[[ RECORDS SHOWN open ]]

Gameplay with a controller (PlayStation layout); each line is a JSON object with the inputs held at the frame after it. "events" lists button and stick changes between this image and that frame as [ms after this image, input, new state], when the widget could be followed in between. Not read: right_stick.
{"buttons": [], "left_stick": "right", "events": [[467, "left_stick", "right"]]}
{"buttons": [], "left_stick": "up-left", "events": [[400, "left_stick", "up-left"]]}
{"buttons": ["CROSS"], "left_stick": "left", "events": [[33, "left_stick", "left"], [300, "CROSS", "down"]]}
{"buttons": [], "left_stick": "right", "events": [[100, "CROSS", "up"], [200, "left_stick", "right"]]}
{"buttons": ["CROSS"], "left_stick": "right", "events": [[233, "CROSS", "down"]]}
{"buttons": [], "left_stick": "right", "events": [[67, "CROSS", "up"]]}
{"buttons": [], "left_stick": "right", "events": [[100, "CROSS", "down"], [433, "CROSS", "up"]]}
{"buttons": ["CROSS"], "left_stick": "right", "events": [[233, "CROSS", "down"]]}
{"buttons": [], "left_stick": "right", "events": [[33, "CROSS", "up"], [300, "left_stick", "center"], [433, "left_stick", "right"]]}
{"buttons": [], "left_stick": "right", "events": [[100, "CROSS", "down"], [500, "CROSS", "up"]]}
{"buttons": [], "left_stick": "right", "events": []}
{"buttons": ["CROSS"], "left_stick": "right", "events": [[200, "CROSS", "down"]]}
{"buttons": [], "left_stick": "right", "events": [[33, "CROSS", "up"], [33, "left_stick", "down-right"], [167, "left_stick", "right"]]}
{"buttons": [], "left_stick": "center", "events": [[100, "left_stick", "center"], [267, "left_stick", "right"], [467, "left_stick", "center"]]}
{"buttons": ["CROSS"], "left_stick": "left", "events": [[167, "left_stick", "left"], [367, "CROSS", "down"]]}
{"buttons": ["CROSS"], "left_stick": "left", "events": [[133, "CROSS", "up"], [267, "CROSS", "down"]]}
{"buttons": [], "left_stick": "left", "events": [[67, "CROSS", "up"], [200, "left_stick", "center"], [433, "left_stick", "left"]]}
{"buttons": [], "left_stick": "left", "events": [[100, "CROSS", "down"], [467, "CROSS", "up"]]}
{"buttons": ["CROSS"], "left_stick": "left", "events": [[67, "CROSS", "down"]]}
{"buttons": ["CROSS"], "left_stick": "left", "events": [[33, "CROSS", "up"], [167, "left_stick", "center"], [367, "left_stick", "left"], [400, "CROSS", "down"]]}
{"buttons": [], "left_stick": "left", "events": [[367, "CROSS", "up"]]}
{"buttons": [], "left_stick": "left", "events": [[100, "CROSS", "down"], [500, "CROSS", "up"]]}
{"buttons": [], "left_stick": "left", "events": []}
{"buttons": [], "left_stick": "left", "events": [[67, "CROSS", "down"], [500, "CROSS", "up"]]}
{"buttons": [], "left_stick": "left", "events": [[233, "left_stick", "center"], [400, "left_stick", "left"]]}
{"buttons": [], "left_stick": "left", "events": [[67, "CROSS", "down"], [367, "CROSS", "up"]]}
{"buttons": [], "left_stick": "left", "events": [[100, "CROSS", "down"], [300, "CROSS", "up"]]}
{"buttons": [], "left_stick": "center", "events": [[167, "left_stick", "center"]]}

[[ RECORDS SHOWN closed ]]

### PROBLEM REQUIREMENTS
Repeat each of the entries exactly.

### ANSWER TO THE EXERCISE
Gameplay with a controller (PlayStation layout); each line is a JSON object with the inputs held at the frame after it. "events" lists button and stick changes between this image and that frame as [ms after this image, input, new state], when the widget could be followed in between. Not read: right_stick.
{"buttons": [], "left_stick": "right", "events": [[467, "left_stick", "right"]]}
{"buttons": [], "left_stick": "up-left", "events": [[400, "left_stick", "up-left"]]}
{"buttons": ["CROSS"], "left_stick": "left", "events": [[33, "left_stick", "left"], [300, "CROSS", "down"]]}
{"buttons": [], "left_stick": "right", "events": [[100, "CROSS", "up"], [200, "left_stick", "right"]]}
{"buttons": ["CROSS"], "left_stick": "right", "events": [[233, "CROSS", "down"]]}
{"buttons": [], "left_stick": "right", "events": [[67, "CROSS", "up"]]}
{"buttons": [], "left_stick": "right", "events": [[100, "CROSS", "down"], [433, "CROSS", "up"]]}
{"buttons": ["CROSS"], "left_stick": "right", "events": [[233, "CROSS", "down"]]}
{"buttons": [], "left_stick": "right", "events": [[33, "CROSS", "up"], [300, "left_stick", "center"], [433, "left_stick", "right"]]}
{"buttons": [], "left_stick": "right", "events": [[100, "CROSS", "down"], [500, "CROSS", "up"]]}
{"buttons": [], "left_stick": "right", "events": []}
{"buttons": ["CROSS"], "left_stick": "right", "events": [[200, "CROSS", "down"]]}
{"buttons": [], "left_stick": "right", "events": [[33, "CROSS", "up"], [33, "left_stick", "down-right"], [167, "left_stick", "right"]]}
{"buttons": [], "left_stick": "center", "events": [[100, "left_stick", "center"], [267, "left_stick", "right"], [467, "left_stick", "center"]]}
{"buttons": ["CROSS"], "left_stick": "left", "events": [[167, "left_stick", "left"], [367, "CROSS", "down"]]}
{"buttons": ["CROSS"], "left_stick": "left", "events": [[133, "CROSS", "up"], [267, "CROSS", "down"]]}
{"buttons": [], "left_stick": "left", "events": [[67, "CROSS", "up"], [200, "left_stick", "center"], [433, "left_stick", "left"]]}
{"buttons": [], "left_stick": "left", "events": [[100, "CROSS", "down"], [467, "CROSS", "up"]]}
{"buttons": ["CROSS"], "left_stick": "left", "events": [[67, "CROSS", "down"]]}
{"buttons": ["CROSS"], "left_stick": "left", "events": [[33, "CROSS", "up"], [167, "left_stick", "center"], [367, "left_stick", "left"], [400, "CROSS", "down"]]}
{"buttons": [], "left_stick": "left", "events": [[367, "CROSS", "up"]]}
{"buttons": [], "left_stick": "left", "events": [[100, "CROSS", "down"], [500, "CROSS", "up"]]}
{"buttons": [], "left_stick": "left", "events": []}
{"buttons": [], "left_stick": "left", "events": [[67, "CROSS", "down"], [500, "CROSS", "up"]]}
{"buttons": [], "left_stick": "left", "events": [[233, "left_stick", "center"], [400, "left_stick", "left"]]}
{"buttons": [], "left_stick": "left", "events": [[67, "CROSS", "down"], [367, "CROSS", "up"]]}
{"buttons": [], "left_stick": "left", "events": [[100, "CROSS", "down"], [300, "CROSS", "up"]]}
{"buttons": [], "left_stick": "center", "events": [[167, "left_stick", "center"]]}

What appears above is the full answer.